Google Gems for the Week of 19 February, 2024

February 27, 2024

green-dino_thumbThis essay is the work of a dumb humanoid. No smart software required.

This week’s edition of Google Gems focuses on a Hope Diamond and a handful of lesser stones. Let’s go.

THE HOPE DIAMOND

In the chaos of the AI Gold Rush, horses fall and wizard engineers realize that they left their common sense in the saloon. Here’s the Hope Diamond from the Google.

The world’s largest online advertising agency created smart software with a lot of math, dump trucks filled with data, and wizards who did not recall that certain historical figures in the US were not of color. “Google Says Its AI Image-Generator Would Sometimes Overcompensate for Diversity,” an Associated Press story, explains in very gentle rhetoric that its super sophisticate brain and DeepMind would get the race of historical figures wrong. I think this means that Ben Franklin could look like a Zulu prince or George Washington might have some resemblance to Rama (blue skin, bow, arrow, and snappy hat).

My favorite search and retrieval expert Prabhakar Raghavan (famous for his brilliant lecture in Paris about the now renamed Bard) indicated that Google’s image rendering system did not hit the bull’s eye. No, Dr. Raghavan, the digital arrow pierced the micrometer thin plastic wrap of Google’s super sophisticated, quantum supremacy, gee-whiz technology.

image

The message I received from Google when I asked for an illustration of John Hancock, an American historical figure. Too bad because this request goes against Google’s policies. Yep, wizards infused with the high school science club management method.

More important, however, was how Google’s massive stumble complemented OpenAI’s ChatGPT wonkiness. I want to award the Hope Diamond Award for AI Ineptitude to both Google and OpenAI. But, alas, there is just one Hope Diamond. The award goes to the quantumly supreme outfit Google.

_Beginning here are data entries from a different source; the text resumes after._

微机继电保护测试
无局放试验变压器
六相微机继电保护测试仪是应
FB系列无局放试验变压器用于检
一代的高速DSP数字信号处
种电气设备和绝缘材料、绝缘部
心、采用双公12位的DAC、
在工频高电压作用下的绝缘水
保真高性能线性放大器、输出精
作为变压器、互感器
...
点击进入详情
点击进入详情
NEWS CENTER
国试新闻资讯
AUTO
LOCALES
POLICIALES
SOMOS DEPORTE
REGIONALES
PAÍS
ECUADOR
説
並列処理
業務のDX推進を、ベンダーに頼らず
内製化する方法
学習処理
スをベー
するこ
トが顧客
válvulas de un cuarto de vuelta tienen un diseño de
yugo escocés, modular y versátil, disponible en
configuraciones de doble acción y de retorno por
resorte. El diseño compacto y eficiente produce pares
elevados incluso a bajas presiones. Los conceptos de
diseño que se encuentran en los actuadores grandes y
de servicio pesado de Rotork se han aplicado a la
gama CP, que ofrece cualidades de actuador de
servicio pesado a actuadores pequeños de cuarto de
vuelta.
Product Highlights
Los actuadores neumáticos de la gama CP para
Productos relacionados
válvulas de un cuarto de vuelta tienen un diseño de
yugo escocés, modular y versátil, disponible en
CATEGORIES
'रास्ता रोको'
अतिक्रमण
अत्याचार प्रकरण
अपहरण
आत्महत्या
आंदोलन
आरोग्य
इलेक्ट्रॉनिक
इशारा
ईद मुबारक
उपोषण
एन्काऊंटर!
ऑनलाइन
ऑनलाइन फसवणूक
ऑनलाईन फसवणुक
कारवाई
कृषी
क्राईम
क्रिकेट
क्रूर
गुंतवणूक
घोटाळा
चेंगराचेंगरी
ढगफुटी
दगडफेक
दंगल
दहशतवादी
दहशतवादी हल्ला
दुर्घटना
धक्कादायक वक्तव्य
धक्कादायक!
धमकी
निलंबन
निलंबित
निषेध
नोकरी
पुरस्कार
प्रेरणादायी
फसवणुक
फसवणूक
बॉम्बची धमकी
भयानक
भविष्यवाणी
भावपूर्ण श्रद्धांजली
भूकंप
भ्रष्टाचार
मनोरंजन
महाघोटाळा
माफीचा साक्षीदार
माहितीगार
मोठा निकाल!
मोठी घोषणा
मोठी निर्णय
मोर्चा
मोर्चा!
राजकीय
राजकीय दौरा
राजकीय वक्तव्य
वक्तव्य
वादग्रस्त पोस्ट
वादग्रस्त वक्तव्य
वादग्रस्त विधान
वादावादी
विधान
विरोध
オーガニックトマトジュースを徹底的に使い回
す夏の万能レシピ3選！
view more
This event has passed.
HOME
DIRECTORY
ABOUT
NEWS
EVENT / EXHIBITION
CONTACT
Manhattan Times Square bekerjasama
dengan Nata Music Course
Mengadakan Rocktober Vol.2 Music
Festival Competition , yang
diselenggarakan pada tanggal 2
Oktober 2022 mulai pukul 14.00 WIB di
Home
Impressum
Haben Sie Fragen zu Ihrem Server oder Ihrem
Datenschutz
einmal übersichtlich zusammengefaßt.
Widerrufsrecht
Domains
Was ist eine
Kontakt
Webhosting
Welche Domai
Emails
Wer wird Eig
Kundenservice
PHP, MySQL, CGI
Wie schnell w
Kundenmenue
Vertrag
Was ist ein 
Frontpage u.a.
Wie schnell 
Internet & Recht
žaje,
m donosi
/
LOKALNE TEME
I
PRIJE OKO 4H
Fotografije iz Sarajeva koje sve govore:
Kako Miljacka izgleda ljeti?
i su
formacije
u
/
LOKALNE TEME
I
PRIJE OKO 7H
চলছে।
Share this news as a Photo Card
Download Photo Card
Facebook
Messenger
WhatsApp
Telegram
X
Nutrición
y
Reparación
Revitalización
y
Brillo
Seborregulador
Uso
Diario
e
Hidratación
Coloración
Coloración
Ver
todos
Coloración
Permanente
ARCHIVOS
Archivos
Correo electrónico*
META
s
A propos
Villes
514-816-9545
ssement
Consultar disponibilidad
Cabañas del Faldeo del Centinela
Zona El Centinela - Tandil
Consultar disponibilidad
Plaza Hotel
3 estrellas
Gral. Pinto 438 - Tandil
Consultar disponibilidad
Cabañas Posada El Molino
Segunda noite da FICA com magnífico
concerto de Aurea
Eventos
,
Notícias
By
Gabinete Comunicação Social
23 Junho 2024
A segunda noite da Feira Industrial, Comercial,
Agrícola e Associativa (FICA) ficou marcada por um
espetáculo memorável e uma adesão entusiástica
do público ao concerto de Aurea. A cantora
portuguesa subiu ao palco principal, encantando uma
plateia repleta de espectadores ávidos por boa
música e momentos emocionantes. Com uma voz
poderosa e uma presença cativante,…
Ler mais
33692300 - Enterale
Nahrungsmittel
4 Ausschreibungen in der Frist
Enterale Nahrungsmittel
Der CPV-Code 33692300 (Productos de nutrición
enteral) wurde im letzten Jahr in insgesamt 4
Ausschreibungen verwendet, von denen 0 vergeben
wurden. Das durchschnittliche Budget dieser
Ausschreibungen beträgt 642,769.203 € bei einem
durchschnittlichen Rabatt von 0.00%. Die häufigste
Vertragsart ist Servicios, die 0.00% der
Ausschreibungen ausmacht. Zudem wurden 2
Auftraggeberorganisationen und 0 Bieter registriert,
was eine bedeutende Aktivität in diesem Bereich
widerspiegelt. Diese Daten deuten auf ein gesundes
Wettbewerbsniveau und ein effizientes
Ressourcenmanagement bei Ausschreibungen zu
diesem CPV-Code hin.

[Note: I did not quote from the AP story. Why? Years ago the outfit threatened to sue people who use their stories’ words. Okay, no problemo, even though the newspaper for which I once worked supported this outfit in the days of “real” news, not recycled blog posts. I listen, but I do not forget some things. I wonder if the AP knows that Google Chrome can finish a “real” journalist’s sentences for he/him/she/her/it/them. Read about this “feature” at this link.]

Here are my reasons:

  1. Google is in catch-up mode and like those in the old Gold Rush, some fall from their horses and get up close and personal with hooves. How do those affect the body of a wizard? I have never fallen from a horse, but I saw a fellow get trampled when I lived in Campinas, Brazil. I recall there was a lot of screaming and blood. Messy.
  2. Google’s arrogance and intellectual sophistication cannot prevent incredible gaffes. A company with a mixed record of managing diversity, equity, etc. has demonstrated why Xooglers like Dr. Timnit Gebru find the company “interesting.” I don’t think Google is interesting. I think it is disappointing, particularly in the racial sensitivity department.
  3. For years I have explained that Google operates via the high school science club management method. What’s cute when one is 14 loses its charm when those using the method have been at it for a quarter century. It’s time to put on the big boy pants.

OTHER LITTLE GEMMAS

The previous week revealed a dirt trail with some sharp stones and thorny bushes. Here’s a quick selection of the sharpest and thorniest:

  1. The Google is running webinars to inform publishers about life after their wonderful long-lived cookies. Read more at Fipp.com.
  2. Google has released a small model as open source. What about the big model with the diversity quirk? Well, no. Read more at the weird green Verge thing.
  3. Google cares about  AI safety. Yeah, believe it or not. Read more about this PR move on Techcrunch.
  4. Web search competitors will fail. This is a little stone. Yep, a kidney stone for those who don’t recall Neeva. Read more at Techpolicy.
  5. Did Google really pay $60 million to get that outstanding Reddit content. Wow. Maybe Google looks at different sub reddits than my research team does. Read more about it in 9 to 5 Google.
  6. What happens when an uninformed person uses the Google Cloud? Answer: Sticker shock. More about this estimable method in The Register.
  7. Some spoil sport finds traffic lights informed with Google’s smart software annoying. That’s hard to believe. Read more at this link.
  8. Google pointed out in a court filing that DuckDuckGo was a meta search system (that is, a search interface to other firm’s indexes) and Neeva was a loser crafted by Xooglers. Read more at this link.

No Google Hope Diamond report would be complete without pointing out that the online advertising giant will roll out its smart software to companies. Read more at this link. Let’s hope the wizards figure out that historical figures often have quite specific racial characteristics like Rama.

I wanted to include an image of Google’s rendering of a signer of the Declaration of Independence. What you see in the illustration above is what I got. Wow. I have more “gemmas”, but I just don’t want to present them.